The Days of Cheering on the Tribe
Several months ago, my dad was diagnosed with a form of dementia known as Lewy Body Dementia or LBD. Looking back, we should have recognized many of the signs that are often associated with this debilitating disease. However, as is often the case in medical diagnoses, we simply didn’t recognize the symptoms, until we knew what we were looking for. If you are not familiar with LBD, it can be like Alzheimer’s or other forms of Dementia in which the patient loses their memory, but may also have visual hallucinations and many cognitive changes. For my dad, this has been especially debilitating and we recently had to move him to a special care facility as he is no longer able to care for himself.
I wish I could say that my dad and I have always been incredibly close. Instead, we have both had to work hard at understanding each other’s point of view in many areas of life. Whether it was our generational differences, or that we were too much alike, each of us felt misunderstood by the other. This is not to say that we would often argue with each other, instead, it was more a feeling that we lacked the intimacy to disagree with each other. In many ways, our relationship was like sitting next to a stranger on an airplane, we could always exchange pleasantries, but after a while, we were both ready to reach our destination.

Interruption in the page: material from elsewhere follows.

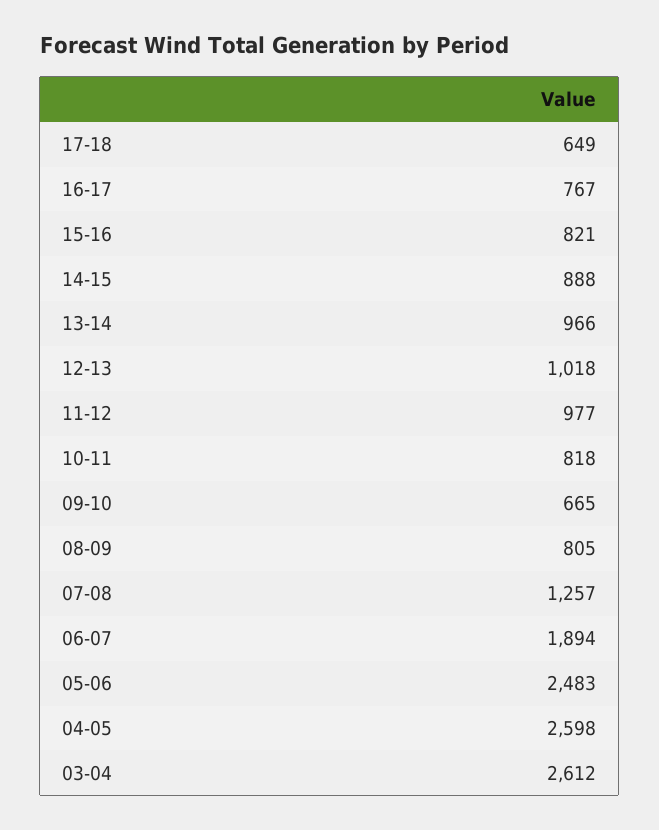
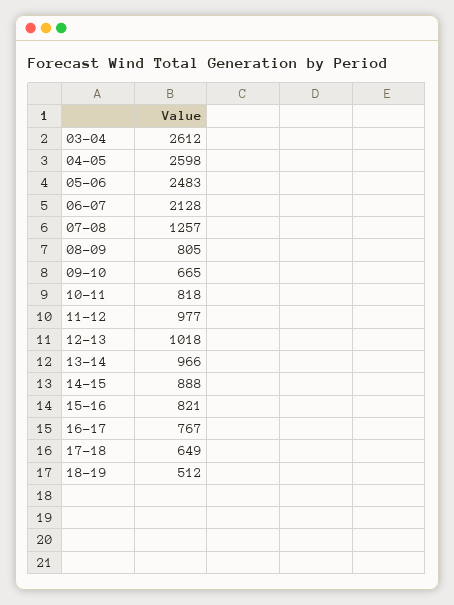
06-07: 1894 -> 2128
18-19: none -> 512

As a child, our home did not have a radio or television. However, by the time I was in elementary school, my dad had taken a somewhat relaxed view regarding sports on the radio. Any music on the radio was out of the question, but the sound of Herb Score making the call for the Cleveland Indians was a pleasure that would not be denied. This meant the sound of a game playing on the radio became a part of my youth and would provide my closest connection to dad. As my childhood turned into adolescence, our shared love of the Indians and my consistent begging finally convinced dad that perhaps it was time for my brother and me to take our first trip to Cleveland Stadium. I don’t remember the exact date, and although the Indians lost that game to the Detroit Tigers and the mighty Cecil Fielder, it further strengthened our fragile relationship. In the years following that baseball game, our home would see a lot of changes, but our shared interest in the Indians continued to be the primary common ground that dad and I worked so hard to find.
As my teenage years faded and I married in my early twenties, my parents decided that it was time for them to move to Florida and avoid the cold Ohio winters. Although dad continued to be an Indians fan for the first few years in Florida, he eventually gave in and started to cheer for the Tampa Bay Rays. While I understood the change, it often meant that our occasional Sunday afternoon phone we could no longer talk about the Indians since he no longer knew much about the team. Instead, we would talk about work or family and the conversation would soon start to fade. As the years continued to pass and we seldom talked about baseball anymore, I too lost interest. Sure, I would listen to the occasional game and the 2016 playoff run was fun, but the truth was that I had primarily followed the Indians because of dad. I still loved the idea of being a baseball fan, but I had cared about the Indians because it was my common ground with him. Without dad, baseball was just a game that had a winner and a loser and no longer represented a relationship.
Last September my parents moved back from Florida and I began to think that perhaps dad and I could again connect over baseball. With the Indians season coming to an end, and the Rays set to make the playoffs, I was excited about the prospect of helping him cheer on the Rays. Instead, it was soon apparent that dad was no longer the person I knew before. He could no longer understand baseball with its mundane rules and he had lost interest in trying to watch any games. The months following baseball season were difficult as dad’s health continued to deteriorate and I was met with the realization that dad and I would never talk baseball again. As winter slowly moves closer to another spring training, I often think back on those memories, and hope on a good day, dad can remember the days of us cheering on the Tribe.